Chinese and Pakistani employees working on the Matiari-Lahore transmission line under the China-Pakistan Economic Corridor (CPEC) celebrated Eid al-Fitr together, with Chinese colleagues joining in the festivities and providing a bonus for the festival. The celebration is an example of the cultural exchange between the two countries fostered by CPEC, which has not only upgraded Pakistan’s infrastructure but also strengthened the bond between the two nations.
Grooving to festive Pakistani music on Eid night after enjoying a feast thrown by Chinese colleagues, Junaid Ali thought that despite being hundreds of miles away from home, he celebrated the festival to its fullest.
Working at the Matiari station of the Matiari-Lahore transmission line under the China-Pakistan Economic Corridor (CPEC), Ali had to stay at the station to ensure stable operation of the grid where his Chinese colleagues tried their best to make his and other locals’ Eid the most memorable one in their lives. “They celebrated the Eid with us, greeted all of us individually for the Eid, and we got a good bonus for the festival,” Ali said, adding that “the best part of the day was the pre-dinner speeches where both Chinese and Pakistanis spoke their heart out about the friendship, brotherhood, and unity of the people of two countries in short speeches.”
Launched in 2013, the CPEC is a corridor linking Pakistan’s Gwadar port with Kashgar in northwest China’s Xinjiang Uygur Autonomous Region, which highlights energy, transport and industrial cooperation. The project of 878 km-long power transmission line was invested in, constructed, and run by the State Grid Corporation of China, and started its commercial operation in September of 2021.
The project will transport power from the new generating units located in the south of the country, including Thar coal-based projects. The project has a large number of Chinese and local employees who not only work together to serve the people of Pakistan but also share each other’s joys and sorrows together. “We celebrate the Spring Festival with Chinese colleagues, and they celebrate Eid with us; we savor their noodles and dumplings, and they relish our biryani (spicy rice cooked with meat), we are fond of table tennis, and they try to learn and play cricket with us … CPEC has developed strong cultural ties between us, and today’s Eid celebration is an illustration of it,” Ali told Xinhua.

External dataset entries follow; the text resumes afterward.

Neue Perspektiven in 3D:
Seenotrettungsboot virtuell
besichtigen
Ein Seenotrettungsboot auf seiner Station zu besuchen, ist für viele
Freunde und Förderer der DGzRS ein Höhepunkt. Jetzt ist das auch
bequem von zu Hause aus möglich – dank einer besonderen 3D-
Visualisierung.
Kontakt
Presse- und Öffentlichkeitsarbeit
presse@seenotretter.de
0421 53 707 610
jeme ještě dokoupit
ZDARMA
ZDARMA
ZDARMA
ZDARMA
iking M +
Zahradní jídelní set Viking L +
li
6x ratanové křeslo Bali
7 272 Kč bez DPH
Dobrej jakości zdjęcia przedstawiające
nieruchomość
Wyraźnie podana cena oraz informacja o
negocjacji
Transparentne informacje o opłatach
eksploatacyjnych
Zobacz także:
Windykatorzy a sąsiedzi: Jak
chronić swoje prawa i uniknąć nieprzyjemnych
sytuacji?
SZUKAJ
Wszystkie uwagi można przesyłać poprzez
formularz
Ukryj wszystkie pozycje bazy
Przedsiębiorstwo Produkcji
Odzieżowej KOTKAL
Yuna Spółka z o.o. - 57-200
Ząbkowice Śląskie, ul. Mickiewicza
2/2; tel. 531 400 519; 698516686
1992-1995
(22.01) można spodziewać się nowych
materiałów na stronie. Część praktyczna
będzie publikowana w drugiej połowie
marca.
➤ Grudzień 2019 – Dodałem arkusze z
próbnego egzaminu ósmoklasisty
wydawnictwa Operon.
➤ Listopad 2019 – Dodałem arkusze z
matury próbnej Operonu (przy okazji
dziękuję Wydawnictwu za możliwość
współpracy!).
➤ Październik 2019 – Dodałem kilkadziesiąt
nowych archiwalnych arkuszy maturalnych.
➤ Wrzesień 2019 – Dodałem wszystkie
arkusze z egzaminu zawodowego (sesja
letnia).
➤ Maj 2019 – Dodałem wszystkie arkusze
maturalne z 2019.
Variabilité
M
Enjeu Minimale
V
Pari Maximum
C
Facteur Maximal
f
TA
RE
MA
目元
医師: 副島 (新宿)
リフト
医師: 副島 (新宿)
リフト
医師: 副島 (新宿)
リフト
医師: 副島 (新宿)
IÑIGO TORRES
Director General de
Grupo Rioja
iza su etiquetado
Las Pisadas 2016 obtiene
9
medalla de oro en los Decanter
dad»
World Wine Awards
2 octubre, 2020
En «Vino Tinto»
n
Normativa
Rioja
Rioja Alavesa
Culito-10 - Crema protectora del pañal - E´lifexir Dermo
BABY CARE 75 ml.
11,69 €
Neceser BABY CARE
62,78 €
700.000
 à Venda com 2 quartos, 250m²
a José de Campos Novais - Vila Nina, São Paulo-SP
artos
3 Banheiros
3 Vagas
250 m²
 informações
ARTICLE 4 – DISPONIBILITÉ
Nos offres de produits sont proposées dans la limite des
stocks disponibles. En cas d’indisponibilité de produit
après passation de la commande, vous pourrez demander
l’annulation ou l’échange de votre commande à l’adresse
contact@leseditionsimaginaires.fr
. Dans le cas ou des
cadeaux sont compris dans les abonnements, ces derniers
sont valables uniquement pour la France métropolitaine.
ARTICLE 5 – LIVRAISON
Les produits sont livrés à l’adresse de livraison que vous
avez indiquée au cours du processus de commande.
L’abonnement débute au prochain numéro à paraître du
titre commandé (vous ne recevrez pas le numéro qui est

The big family of the Thar Coal Block-II Coal Electricity Integration project was jubilant on Eid night after celebrating the festival together in the remote desert located in Pakistan’s south Sindh province. The project, which was built by China Machinery Engineering Corporation, has a major power plant under CPEC in Pakistan to help the country meet its electricity demands by using locally available coal and started its commercial operation in October of 2022. “CPEC has brought us closer in a way that we learn from each other and appreciate each other’s customs and traditions. Today’s Eid celebrations serve as a practical example of the positive outcomes of this cultural exchange, which has fostered everlasting friendship between our nations,” Syed Farrukh Shah, a deputy manager of the health, safety and environment department of the project, told Xinhua.
He said that their Eid day started with Chinese colleagues presenting sweets to Pakistanis, greeting them the Eid, and the highlight of the day was the dinner on the open lawn under the stars of the peaceful Eid night sky. “The tranquil night, the delicious food, and the joyous atmosphere all around filled my heart with gratitude, and it was so heart-warming to see Chinese colleagues join in the festivities with such enthusiasm,” he said. Pakistani experts who have been observing the strengthening of people-to-people relations over the years are of the view that cultural festivals like Eid make the bond stronger and give an opportunity to deepen the understanding of each other’s culture and customs.
In a conversation, Raja Tahir Qayyum, currently working in the operations department of CPEC’s Karot Hydropower project and has over 11 years of experience working with different Chinese companies, said that celebrating festivals together is just like cementing the bond. “The beauty of CPEC is that through it not only Pakistan’s road and infrastructure was upgraded, but the bond between the two nations also got stronger due to increased cultural exchanges.”